**How to complete this task:**
Arrange these records as a two-column CSV with the header record_text,record_answer. Put one row per record, with its text and its answer each in a single quoted field and any line breaks replaced by spaces.

**Source information:**
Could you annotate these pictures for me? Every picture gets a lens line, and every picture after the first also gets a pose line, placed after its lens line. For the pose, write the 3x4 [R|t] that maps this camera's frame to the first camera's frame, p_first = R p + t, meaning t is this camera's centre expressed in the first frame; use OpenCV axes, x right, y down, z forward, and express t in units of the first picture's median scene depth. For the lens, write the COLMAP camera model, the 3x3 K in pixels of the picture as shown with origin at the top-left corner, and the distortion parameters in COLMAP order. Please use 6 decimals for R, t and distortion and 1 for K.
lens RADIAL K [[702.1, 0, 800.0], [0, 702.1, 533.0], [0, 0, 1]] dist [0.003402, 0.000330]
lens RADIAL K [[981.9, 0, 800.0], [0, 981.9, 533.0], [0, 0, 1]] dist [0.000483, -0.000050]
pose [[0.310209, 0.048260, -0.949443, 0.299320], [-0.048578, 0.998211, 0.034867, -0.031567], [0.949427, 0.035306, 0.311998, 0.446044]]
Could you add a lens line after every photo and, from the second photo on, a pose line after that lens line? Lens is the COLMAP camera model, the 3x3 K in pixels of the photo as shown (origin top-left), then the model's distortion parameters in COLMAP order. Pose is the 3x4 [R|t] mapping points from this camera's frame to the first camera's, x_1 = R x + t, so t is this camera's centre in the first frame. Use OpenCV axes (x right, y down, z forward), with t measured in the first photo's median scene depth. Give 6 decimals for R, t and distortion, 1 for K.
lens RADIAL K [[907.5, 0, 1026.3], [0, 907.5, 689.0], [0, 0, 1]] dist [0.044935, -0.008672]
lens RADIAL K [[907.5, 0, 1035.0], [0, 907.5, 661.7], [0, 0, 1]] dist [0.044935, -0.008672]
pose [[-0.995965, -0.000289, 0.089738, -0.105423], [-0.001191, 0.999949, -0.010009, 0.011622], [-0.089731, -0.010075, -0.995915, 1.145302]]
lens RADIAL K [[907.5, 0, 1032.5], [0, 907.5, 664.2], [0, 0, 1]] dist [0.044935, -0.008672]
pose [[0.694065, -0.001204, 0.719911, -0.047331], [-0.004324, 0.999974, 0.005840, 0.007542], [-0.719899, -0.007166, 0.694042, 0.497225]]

**Response below:**
record_text,record_answer
"Could you annotate these pictures for me? Every picture gets a lens line, and every picture after the first also gets a pose line, placed after its lens line. For the pose, write the 3x4 [R|t] that maps this camera's frame to the first camera's frame, p_first = R p + t, meaning t is this camera's centre expressed in the first frame; use OpenCV axes, x right, y down, z forward, and express t in units of the first picture's median scene depth. For the lens, write the COLMAP camera model, the 3x3 K in pixels of the picture as shown with origin at the top-left corner, and the distortion parameters in COLMAP order. Please use 6 decimals for R, t and distortion and 1 for K.","lens RADIAL K [[702.1, 0, 800.0], [0, 702.1, 533.0], [0, 0, 1]] dist [0.003402, 0.000330] lens RADIAL K [[981.9, 0, 800.0], [0, 981.9, 533.0], [0, 0, 1]] dist [0.000483, -0.000050] pose [[0.310209, 0.048260, -0.949443, 0.299320], [-0.048578, 0.998211, 0.034867, -0.031567], [0.949427, 0.035306, 0.311998, 0.446044]]"
"Could you add a lens line after every photo and, from the second photo on, a pose line after that lens line? Lens is the COLMAP camera model, the 3x3 K in pixels of the photo as shown (origin top-left), then the model's distortion parameters in COLMAP order. Pose is the 3x4 [R|t] mapping points from this camera's frame to the first camera's, x_1 = R x + t, so t is this camera's centre in the first frame. Use OpenCV axes (x right, y down, z forward), with t measured in the first photo's median scene depth. Give 6 decimals for R, t and distortion, 1 for K.","lens RADIAL K [[907.5, 0, 1026.3], [0, 907.5, 689.0], [0, 0, 1]] dist [0.044935, -0.008672] lens RADIAL K [[907.5, 0, 1035.0], [0, 907.5, 661.7], [0, 0, 1]] dist [0.044935, -0.008672] pose [[-0.995965, -0.000289, 0.089738, -0.105423], [-0.001191, 0.999949, -0.010009, 0.011622], [-0.089731, -0.010075, -0.995915, 1.145302]] lens RADIAL K [[907.5, 0, 1032.5], [0, 907.5, 664.2], [0, 0, 1]] dist [0.044935, -0.008672] pose [[0.694065, -0.001204, 0.719911, -0.047331], [-0.004324, 0.999974, 0.005840, 0.007542], [-0.719899, -0.007166, 0.694042, 0.497225]]"